[Stored items]
┌────────
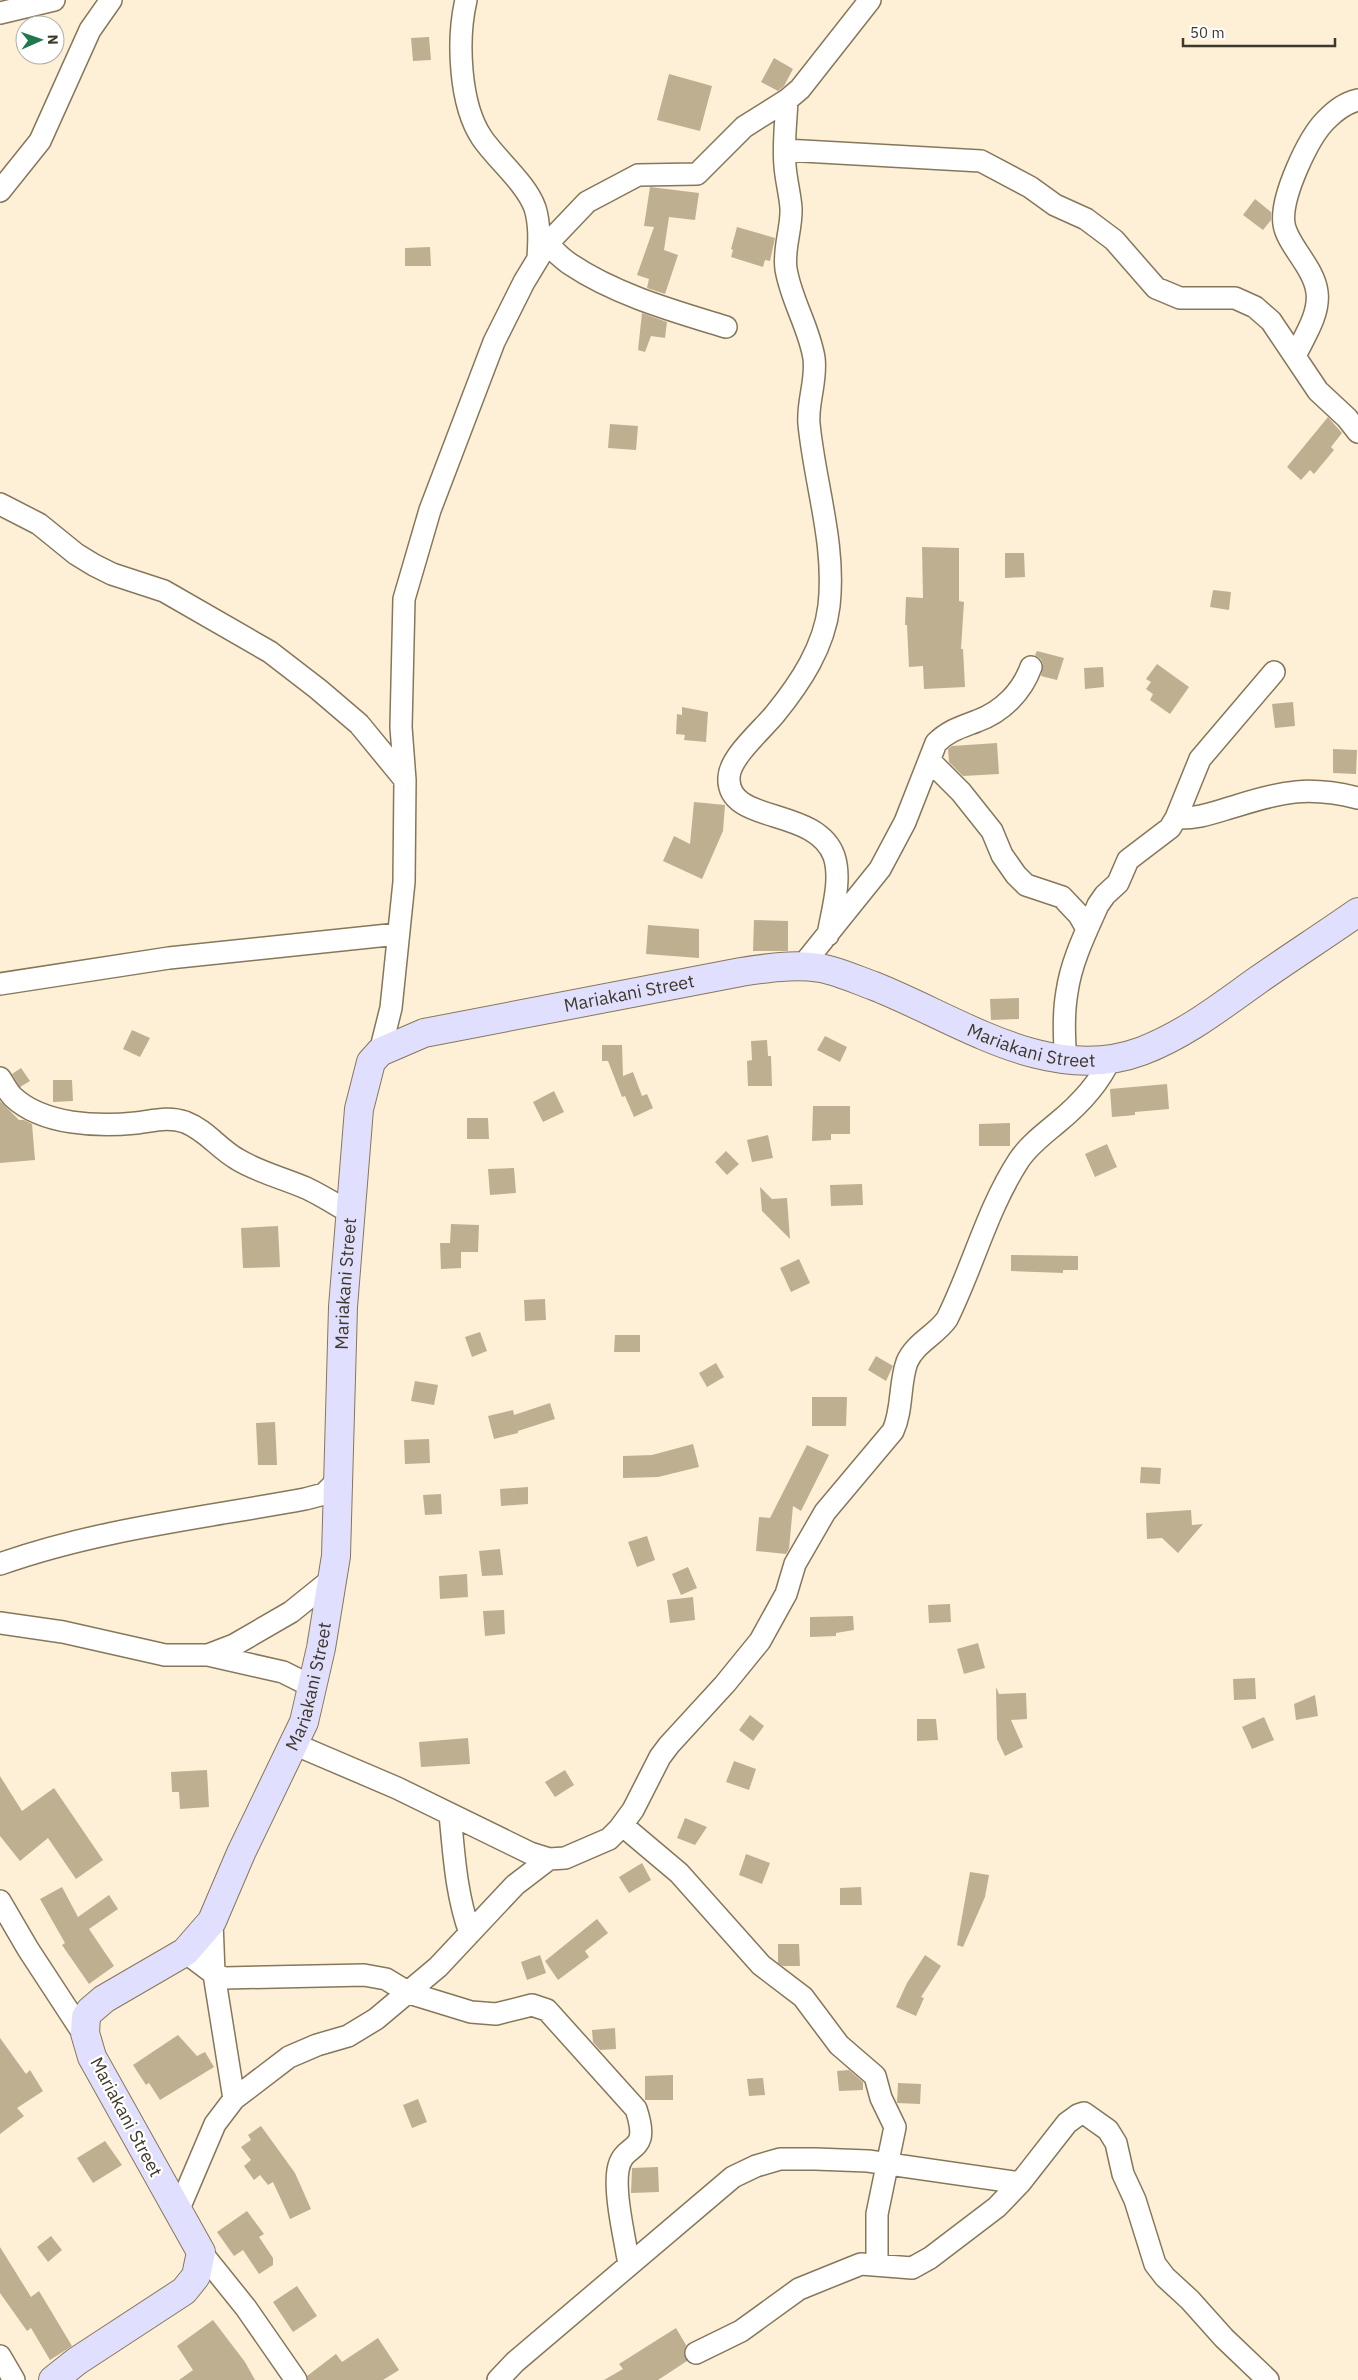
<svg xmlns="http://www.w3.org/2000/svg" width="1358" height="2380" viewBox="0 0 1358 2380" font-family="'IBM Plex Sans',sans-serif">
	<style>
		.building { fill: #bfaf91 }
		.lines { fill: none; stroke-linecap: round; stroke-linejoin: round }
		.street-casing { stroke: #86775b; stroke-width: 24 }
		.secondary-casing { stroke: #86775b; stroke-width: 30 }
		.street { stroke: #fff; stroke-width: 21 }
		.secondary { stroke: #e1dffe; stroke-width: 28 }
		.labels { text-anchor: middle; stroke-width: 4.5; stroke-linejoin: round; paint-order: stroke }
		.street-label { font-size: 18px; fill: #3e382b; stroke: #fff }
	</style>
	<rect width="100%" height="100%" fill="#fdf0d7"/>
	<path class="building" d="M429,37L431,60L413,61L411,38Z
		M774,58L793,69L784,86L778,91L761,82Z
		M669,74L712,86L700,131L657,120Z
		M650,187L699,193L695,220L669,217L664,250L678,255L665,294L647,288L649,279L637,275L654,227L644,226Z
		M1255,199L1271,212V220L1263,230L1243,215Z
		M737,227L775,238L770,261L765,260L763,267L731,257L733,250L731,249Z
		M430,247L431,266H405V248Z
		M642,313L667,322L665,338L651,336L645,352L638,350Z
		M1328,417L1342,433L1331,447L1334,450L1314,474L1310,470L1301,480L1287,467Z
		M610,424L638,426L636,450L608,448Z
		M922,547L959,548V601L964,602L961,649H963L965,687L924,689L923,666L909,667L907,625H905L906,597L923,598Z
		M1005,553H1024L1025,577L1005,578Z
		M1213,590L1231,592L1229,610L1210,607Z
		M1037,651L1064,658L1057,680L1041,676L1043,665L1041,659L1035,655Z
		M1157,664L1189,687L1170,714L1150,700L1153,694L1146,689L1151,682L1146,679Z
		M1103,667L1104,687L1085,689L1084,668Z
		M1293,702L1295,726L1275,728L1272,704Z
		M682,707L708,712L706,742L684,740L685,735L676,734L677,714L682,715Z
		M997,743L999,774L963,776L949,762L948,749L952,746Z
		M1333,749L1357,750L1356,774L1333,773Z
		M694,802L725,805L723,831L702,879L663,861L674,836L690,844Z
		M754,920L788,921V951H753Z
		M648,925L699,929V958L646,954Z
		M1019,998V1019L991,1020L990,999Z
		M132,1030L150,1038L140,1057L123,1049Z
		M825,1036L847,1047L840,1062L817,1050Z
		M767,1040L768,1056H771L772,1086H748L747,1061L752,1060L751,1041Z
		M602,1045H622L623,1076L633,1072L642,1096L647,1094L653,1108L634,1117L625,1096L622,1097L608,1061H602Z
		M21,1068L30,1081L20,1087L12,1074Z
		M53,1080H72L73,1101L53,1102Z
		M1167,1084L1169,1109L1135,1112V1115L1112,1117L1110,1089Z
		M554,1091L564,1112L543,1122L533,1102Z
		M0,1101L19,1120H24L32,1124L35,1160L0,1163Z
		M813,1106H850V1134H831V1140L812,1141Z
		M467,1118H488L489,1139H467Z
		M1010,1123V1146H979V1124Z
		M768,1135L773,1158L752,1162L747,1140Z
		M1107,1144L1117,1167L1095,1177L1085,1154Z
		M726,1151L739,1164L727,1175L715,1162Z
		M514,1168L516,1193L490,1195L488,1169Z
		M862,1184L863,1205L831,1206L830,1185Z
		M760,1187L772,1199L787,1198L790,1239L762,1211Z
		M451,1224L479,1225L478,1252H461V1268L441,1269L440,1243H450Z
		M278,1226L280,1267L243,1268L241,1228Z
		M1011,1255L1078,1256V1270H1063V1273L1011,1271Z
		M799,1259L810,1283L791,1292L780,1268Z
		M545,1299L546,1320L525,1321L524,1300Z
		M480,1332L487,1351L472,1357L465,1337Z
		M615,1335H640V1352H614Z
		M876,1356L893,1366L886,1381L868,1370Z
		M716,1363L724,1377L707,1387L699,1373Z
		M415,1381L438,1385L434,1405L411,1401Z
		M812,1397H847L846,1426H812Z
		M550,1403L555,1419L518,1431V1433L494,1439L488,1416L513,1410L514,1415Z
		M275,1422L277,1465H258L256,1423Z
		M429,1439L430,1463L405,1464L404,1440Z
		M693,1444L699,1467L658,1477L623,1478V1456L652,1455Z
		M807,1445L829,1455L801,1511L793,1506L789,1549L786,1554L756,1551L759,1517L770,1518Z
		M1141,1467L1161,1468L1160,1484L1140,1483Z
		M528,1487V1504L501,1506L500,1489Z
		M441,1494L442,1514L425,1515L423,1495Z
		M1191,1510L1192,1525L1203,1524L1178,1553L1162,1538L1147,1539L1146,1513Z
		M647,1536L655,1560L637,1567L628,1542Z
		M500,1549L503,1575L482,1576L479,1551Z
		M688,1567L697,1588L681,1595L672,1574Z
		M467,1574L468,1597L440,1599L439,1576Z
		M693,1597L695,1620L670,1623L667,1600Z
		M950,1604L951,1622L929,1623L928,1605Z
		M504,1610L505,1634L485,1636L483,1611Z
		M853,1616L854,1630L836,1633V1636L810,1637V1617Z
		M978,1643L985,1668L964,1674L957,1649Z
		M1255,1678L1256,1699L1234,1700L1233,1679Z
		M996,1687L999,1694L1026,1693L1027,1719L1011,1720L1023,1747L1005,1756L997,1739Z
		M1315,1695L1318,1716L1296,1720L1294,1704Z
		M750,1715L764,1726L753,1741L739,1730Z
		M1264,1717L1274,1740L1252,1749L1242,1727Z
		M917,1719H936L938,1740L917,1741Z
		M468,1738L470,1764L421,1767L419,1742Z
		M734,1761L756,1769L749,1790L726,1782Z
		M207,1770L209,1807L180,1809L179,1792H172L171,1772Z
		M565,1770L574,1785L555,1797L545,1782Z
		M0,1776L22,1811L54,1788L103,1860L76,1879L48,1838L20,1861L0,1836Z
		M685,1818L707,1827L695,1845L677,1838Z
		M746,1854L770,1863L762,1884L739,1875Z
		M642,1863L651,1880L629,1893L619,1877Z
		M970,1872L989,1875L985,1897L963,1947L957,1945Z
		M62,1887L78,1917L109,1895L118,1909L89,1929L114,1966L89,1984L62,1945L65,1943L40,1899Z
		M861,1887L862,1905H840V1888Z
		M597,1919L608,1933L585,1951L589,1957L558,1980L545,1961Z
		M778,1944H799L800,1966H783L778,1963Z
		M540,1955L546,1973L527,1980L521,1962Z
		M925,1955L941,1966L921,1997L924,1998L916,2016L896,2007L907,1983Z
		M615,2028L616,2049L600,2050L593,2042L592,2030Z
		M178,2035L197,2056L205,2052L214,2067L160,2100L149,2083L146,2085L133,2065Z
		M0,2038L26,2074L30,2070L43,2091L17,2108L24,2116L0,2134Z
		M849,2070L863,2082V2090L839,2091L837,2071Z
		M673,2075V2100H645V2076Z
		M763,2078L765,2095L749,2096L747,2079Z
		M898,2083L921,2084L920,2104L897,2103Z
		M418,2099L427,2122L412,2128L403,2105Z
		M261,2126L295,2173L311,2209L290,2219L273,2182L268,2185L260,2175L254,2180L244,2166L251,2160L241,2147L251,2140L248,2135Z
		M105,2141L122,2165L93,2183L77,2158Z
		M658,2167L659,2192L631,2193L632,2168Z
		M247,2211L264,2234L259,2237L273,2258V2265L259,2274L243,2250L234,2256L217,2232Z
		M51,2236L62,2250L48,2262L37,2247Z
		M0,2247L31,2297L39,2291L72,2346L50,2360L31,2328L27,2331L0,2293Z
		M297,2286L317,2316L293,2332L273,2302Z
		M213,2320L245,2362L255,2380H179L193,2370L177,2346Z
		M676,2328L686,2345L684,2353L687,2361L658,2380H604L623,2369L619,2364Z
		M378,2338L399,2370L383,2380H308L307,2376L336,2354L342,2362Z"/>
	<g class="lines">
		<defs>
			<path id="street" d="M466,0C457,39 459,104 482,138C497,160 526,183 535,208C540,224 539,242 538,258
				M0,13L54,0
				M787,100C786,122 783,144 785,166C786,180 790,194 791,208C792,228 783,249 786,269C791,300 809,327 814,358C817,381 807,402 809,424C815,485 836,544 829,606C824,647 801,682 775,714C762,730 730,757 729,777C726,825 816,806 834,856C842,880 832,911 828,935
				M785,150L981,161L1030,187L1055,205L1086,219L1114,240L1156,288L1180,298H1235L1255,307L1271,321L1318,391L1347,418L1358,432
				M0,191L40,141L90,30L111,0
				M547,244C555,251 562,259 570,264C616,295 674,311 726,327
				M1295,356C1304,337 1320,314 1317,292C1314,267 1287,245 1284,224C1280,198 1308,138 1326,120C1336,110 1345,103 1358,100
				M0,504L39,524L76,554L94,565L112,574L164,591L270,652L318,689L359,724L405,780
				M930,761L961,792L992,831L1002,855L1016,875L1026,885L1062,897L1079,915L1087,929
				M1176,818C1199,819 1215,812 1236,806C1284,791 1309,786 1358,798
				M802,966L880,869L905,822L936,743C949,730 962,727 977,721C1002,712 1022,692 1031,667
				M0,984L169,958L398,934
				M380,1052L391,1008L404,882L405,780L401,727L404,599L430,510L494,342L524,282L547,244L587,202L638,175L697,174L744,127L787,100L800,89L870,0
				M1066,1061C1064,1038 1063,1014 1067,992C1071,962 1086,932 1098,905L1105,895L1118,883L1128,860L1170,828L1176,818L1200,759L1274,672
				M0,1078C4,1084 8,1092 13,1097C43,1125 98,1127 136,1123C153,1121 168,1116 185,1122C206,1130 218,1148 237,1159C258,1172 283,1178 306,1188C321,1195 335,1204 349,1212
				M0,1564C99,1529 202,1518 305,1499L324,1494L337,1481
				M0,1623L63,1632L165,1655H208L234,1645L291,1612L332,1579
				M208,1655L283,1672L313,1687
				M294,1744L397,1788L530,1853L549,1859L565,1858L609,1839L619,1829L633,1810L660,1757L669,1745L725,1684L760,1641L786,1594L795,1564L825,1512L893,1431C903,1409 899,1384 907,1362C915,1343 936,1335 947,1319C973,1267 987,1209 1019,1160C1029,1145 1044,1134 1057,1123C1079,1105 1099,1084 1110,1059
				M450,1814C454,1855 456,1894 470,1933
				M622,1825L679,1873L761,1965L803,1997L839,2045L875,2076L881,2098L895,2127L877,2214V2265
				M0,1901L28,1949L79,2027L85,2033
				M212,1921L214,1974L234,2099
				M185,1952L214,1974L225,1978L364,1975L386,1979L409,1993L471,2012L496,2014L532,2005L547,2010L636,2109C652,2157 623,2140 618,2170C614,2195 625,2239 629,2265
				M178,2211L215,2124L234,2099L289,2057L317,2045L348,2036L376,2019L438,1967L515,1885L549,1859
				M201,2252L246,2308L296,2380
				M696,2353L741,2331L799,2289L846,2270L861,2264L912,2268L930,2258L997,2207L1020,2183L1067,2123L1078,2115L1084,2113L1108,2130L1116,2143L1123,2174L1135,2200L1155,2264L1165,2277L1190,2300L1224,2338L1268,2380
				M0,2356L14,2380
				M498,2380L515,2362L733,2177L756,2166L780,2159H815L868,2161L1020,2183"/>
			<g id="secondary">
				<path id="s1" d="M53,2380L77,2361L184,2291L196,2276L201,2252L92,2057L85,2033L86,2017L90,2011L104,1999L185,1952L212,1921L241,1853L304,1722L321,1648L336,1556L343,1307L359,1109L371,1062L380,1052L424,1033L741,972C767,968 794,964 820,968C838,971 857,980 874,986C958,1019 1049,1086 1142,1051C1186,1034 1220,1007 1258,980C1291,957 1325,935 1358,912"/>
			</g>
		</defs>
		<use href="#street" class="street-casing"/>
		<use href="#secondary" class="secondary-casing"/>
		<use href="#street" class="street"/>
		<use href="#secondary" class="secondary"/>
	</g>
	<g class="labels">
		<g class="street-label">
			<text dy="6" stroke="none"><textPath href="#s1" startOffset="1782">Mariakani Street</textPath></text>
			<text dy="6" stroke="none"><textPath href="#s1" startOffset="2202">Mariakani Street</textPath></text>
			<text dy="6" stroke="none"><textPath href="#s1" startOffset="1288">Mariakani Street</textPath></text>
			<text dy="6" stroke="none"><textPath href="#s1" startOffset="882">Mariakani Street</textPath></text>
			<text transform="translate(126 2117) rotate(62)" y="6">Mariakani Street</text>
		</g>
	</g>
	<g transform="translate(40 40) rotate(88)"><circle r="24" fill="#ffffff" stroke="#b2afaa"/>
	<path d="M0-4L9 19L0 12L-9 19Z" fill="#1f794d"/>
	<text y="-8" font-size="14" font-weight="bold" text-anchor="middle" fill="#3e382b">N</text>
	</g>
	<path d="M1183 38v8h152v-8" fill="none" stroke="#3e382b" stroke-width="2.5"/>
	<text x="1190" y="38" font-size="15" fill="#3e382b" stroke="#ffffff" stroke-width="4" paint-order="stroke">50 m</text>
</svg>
└────────
_Directions:_ Transcribe the records above exactly, beginning at the line that contains "M849,2070L863,2082V2090L839,2091L837,2071Z" and ending with the line that contains "M213,2320L245,2362L255,2380H179L193,2370L177,2346Z", both included, and nothing else.

_Problem solution:_
		M849,2070L863,2082V2090L839,2091L837,2071Z
		M673,2075V2100H645V2076Z
		M763,2078L765,2095L749,2096L747,2079Z
		M898,2083L921,2084L920,2104L897,2103Z
		M418,2099L427,2122L412,2128L403,2105Z
		M261,2126L295,2173L311,2209L290,2219L273,2182L268,2185L260,2175L254,2180L244,2166L251,2160L241,2147L251,2140L248,2135Z
		M105,2141L122,2165L93,2183L77,2158Z
		M658,2167L659,2192L631,2193L632,2168Z
		M247,2211L264,2234L259,2237L273,2258V2265L259,2274L243,2250L234,2256L217,2232Z
		M51,2236L62,2250L48,2262L37,2247Z
		M0,2247L31,2297L39,2291L72,2346L50,2360L31,2328L27,2331L0,2293Z
		M297,2286L317,2316L293,2332L273,2302Z
		M213,2320L245,2362L255,2380H179L193,2370L177,2346Z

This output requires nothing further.